11.5.09

As dores do pensamento


O pensamento, o labiríntico pensamento é o detonador das tempestades cerebrais, um lugar ermo quando o julgamos caução de todas as emancipações. Às vezes apetece viver imerso numa profunda, eterna letargia. Como se os sentidos nada sentissem e a inteligência não fosse a frágil armadura que se desfaz através das muitas brechas que a corroem.


É um terrível paradoxo, o pensamento. Dizem, a actividade que nobilita a humanidade. Mas uma camisa-de-forças que amordaça quem o exerce. É que o pensamento desagua nas lancinantes apóstrofes da vida, esbarra nas tremendas dores pulsadas pelo mundo. Pelos dedos do pensamento há tortuosos caminhos palmilhados, os caminhos pedregosos, cheios de curvas e declives, com vegetação espinhosa a tolher a passagem e um corpo marcado pelas feridas ao cabo do caminho percorrido. Pretende-se que é a tarefa maior e mais nobre sair vitorioso do desafio do pensamento. Exercê-lo, nem que dele não saiam páginas pintadas com as cristalinas palavras que empunham um pensamento nítido, é um triunfo em si.


Só que ao pensamento pertencem as dores do mundo inteiro. O raciocínio compõe-se num amontoado de frases que se julgam inteligíveis. Mas do pensamento assim esboçado revela-se a absurda faceta do mundo, a estranha seiva que dele brota. Dá-se o caso do pensamento se encerrar numa contradição de termos. Em vez de alisar a inteligibilidade das coisas, expõe-nas em toda a sua ininteligibilidade. É então que apetece aprisionar o pensamento em masmorras de onde não pudesse sair jamais. Haveria o mundo de ser um lugar mais apetecível, nem que resultasse sê-lo à custa do incêndio do pensamento.
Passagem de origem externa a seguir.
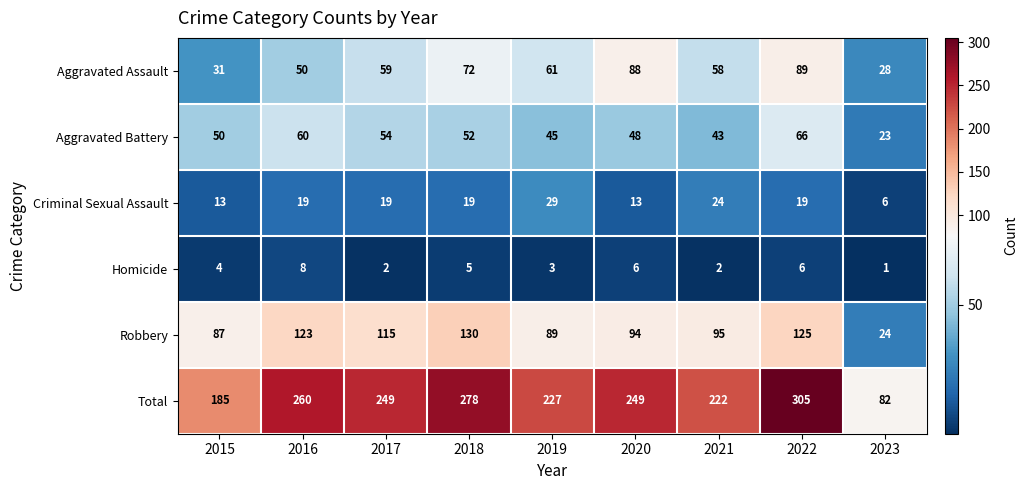

How many data points does each series have?

9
O tempo consumido na introspecção perde-se em devaneios que alimentam o nada, ou um vazio que descerra a cortina de um céu onde só há escuridão. Não, o pensamento não aclara nada. É uma torturante estrada onde o corpo se atraiçoa quando se entrega nas prometidas maravilhas do pensamento. Desenganados os que acreditam na convencionada racionalidade povoada pelo acesso ao pensamento. O pensamento será a prova, a dolorosa prova, da irracionalidade. Ou então ficam à mostra todas as cores absurdas com o que o mundo é pintado. O pensamento limita-se a dar expressão à incongruência. Traz consigo um fardo pesado, as muitas e pungentes dores do mundo entoado na pauta onde se aglomeram as notas de uma desafinada melodia. Este pensamento dá existência ao caos organizado que é o mundo.
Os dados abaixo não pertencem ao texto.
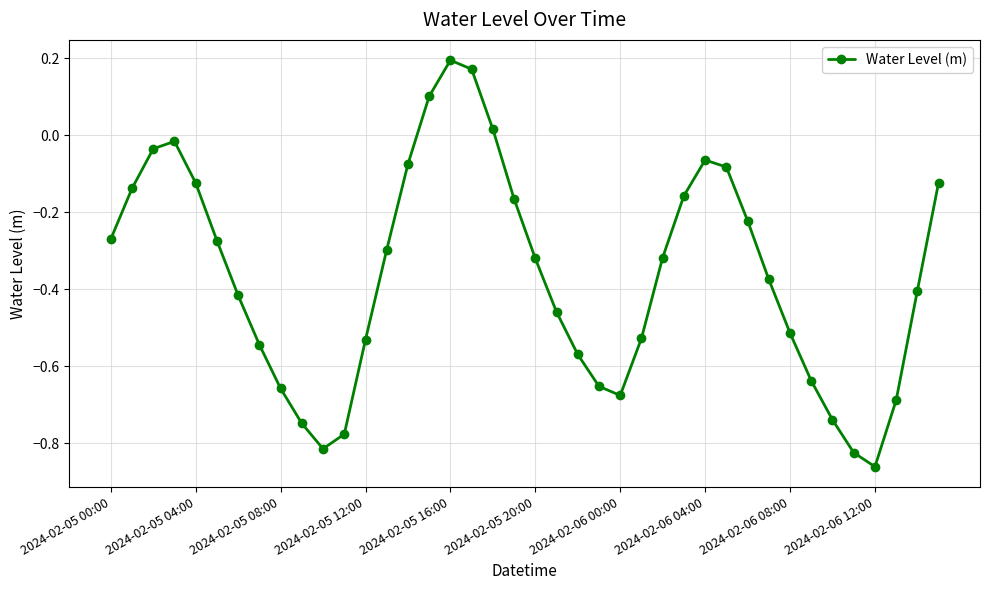

True or false: there are more than 1 points higher than both neighbors.

True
Não sei se o pensamento é um espelho que atraiçoa. Uma lente desfocada que povoa os sentidos do convencimento do que traz sentido. E, todavia, uma lente desfocada. Em vez de ecoar todos os sim só para dar sentido às coisas, o pensamento devia ser lido do lado de lá do espelho em que se encerra, interrogar todos os incómodos não que se sucedem. E vasculhar nas suas entranhas, estilhaçar o espelho se necessário for. Talvez as dores crescessem. Talvez o mundo se revelasse mais hediondo ainda. Não sei: se o pensamento que vinga, o pensamento que se gasta na combustão dos costumes, não é só o pensamento fácil que apascenta as contidas dores que se escondem do mundo encerrado num subterrâneo. Só para não emergir à superfície e desatar as desabridas dores que se asfixiam. O pensamento como espartilho das cores de que nos escondemos, por temor que sejam as cores verdadeiras, as cores de que fugimos por mercê de tornarem a existência insuportável.
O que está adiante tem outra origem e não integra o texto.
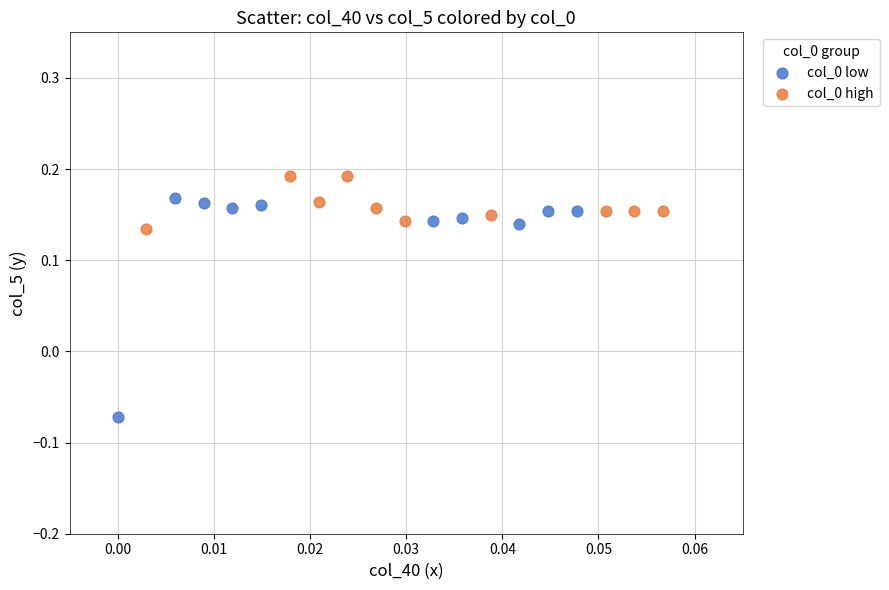

Which series contains the lowest Y value?

col_0 low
O pensamento tece-se nos labirintos voláteis, cheios de armadilhas, encruzilhadas que escondem outros alçapões. Debate-se num amplexo de espelhos que se sobrepõem, nutriente de uma fantasiosa existência que se esconde em paralelas estradas que, todavia, não se alcançam à vista. O pensamento é um alfobre de todas as dores. Das dores do mundo e das consumições individuais. Uma doença irremissível.